Where flight is an advantage
For birds that live among mammals, flight is an advantage for two reasons. Firstly, some mammals are effective predators, and flight is a convenient way to escape. Secondly, they compete with mammals for food. Some mammals, such as possums, can climb trees, but most eat a range of foods at ground level – whether they are browsers or predators. Flight enables birds to specialise in foods beyond the reach of most mammals, and to stay out of reach themselves.
Disadvantages of flight
Before humans reached New Zealand, the country had no predatory land mammals. The main predators were birds – eagles, falcons, harriers and owls. Flying was therefore risky for other birds. More effective strategies to avoid being caught were camouflaged plumage, feeding at night, seeking cover and staying motionless.
The ability to fly was no great advantage, and had considerable costs. Flying uses more energy than walking, requiring more high-energy food. Also, the extra muscles and skeletal structures needed for flight account for nearly a quarter of a bird’s body weight. If a bird could find all the food it needed close at hand, and flying was not necessary to escape predators, then flight became an expensive luxury.
Introduced mammalian predators
The majority of the world’s flightless birds evolved on mammal-free islands, and their extinction was mainly caused by people and introduced predatory mammals. When rats, stoats and human hunters reached New Zealand, some of the most interesting and unusual birds could not survive.
Diet of flightless birds
Most New Zealand flightless land birds belong to one of two groups, according to how they find food. Birds in both groups could safely eat low-growing vegetation, or prey in soil or leaf litter, without having to fly away.

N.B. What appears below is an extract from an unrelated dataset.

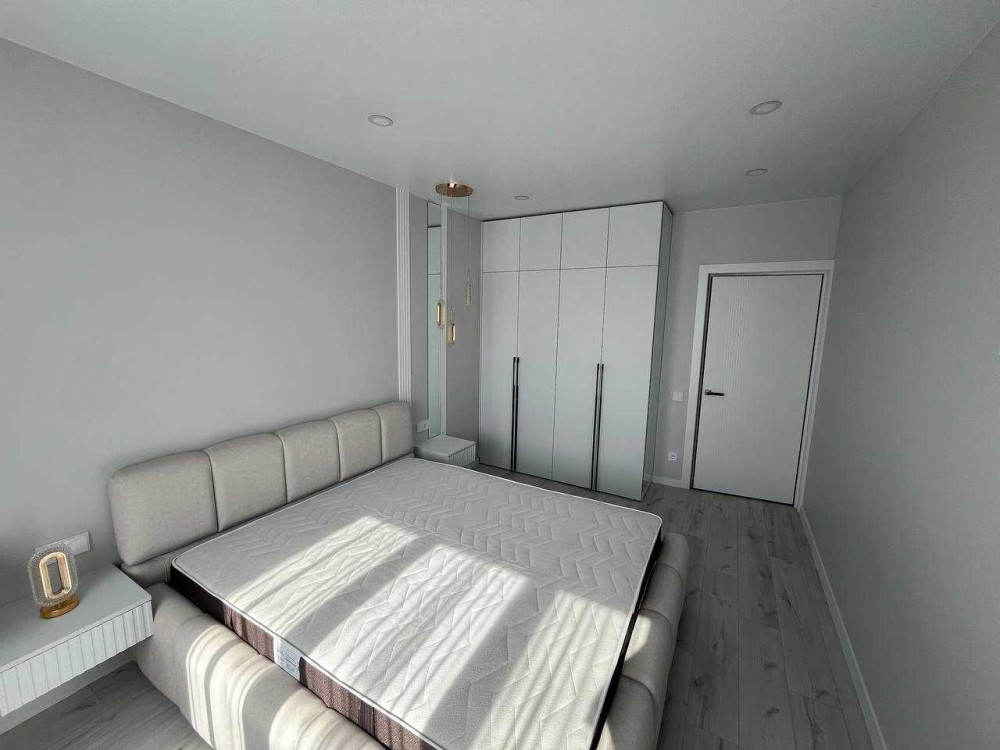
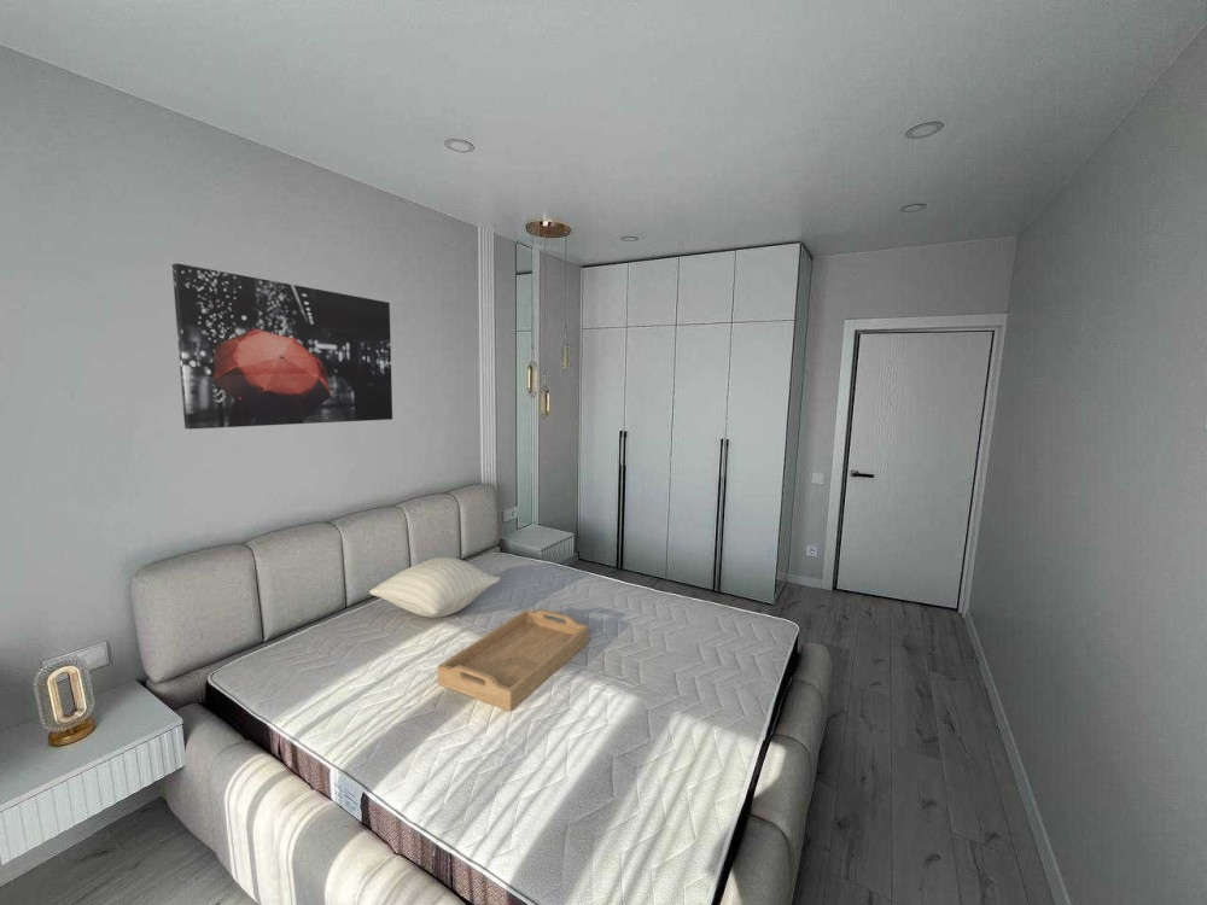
+ wall art [171,262,393,431]
+ pillow [368,556,502,619]
+ serving tray [437,608,590,713]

Kiwi, snipe (tutukiwi, Coenocorypha species), weka and flightless wrens eat ground-dwelling prey – worms and larvae in soil, bugs in leaf litter – that is available year-round. In other countries, flighted birds also take this prey, but they fly to escape predatory mammals.
The birds in the other group of ground-dwelling birds are herbivorous – they eat leaves, which do not provide enough energy for flying. Leaves are also hard to digest, so these birds need a longer and heavier digestive tract, and tend to be larger than those that eat more nutritious foods. They included the 2–3-kilogram kākāpō and takahē, the huge North and South Island geese, and nine species of moa, including the giant moa (Dinornis giganteus) that weighed up to 270 kilograms.

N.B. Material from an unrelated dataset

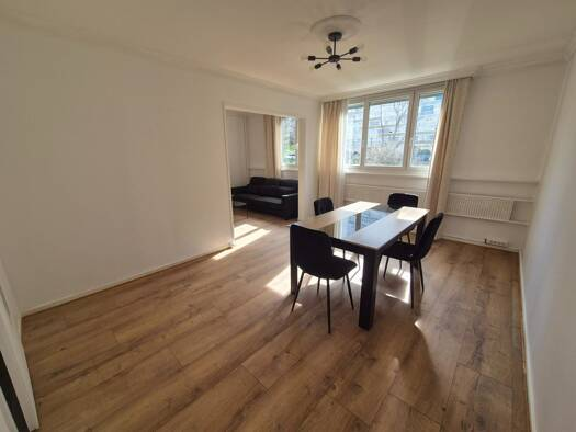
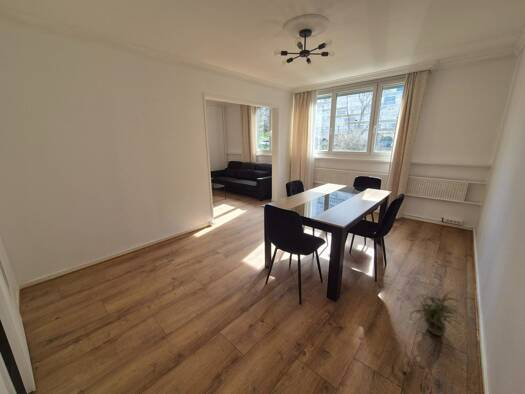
+ potted plant [409,289,471,337]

Two tree-dwellers that eat leaves
The tree-dwelling kōkako and kererū also eat leaves. Kōkako also eat some other foods, and have limited powers of flight. Kererū have full flight, and gain their extra energy from the more nutritious parts of the plant such as fruits and buds.
Large browsing birds
In most of the world, it is mainly land mammals that browse and graze. But in New Zealand, where the only land mammals were bats, some birds became ground-dwelling, flightless and plant-eating. Each species within this ecological guild (animal group with related ecological niches) ate a particular range of foods. These browsing birds were the equivalent of kangaroos and possums in Australia, or the giraffes, elephants and other plant-eating mammals of Africa.
Today there is fierce competition for these foods from many introduced mammals including rats, wild pigs, feral goats and deer, and large areas of forest have become farmland.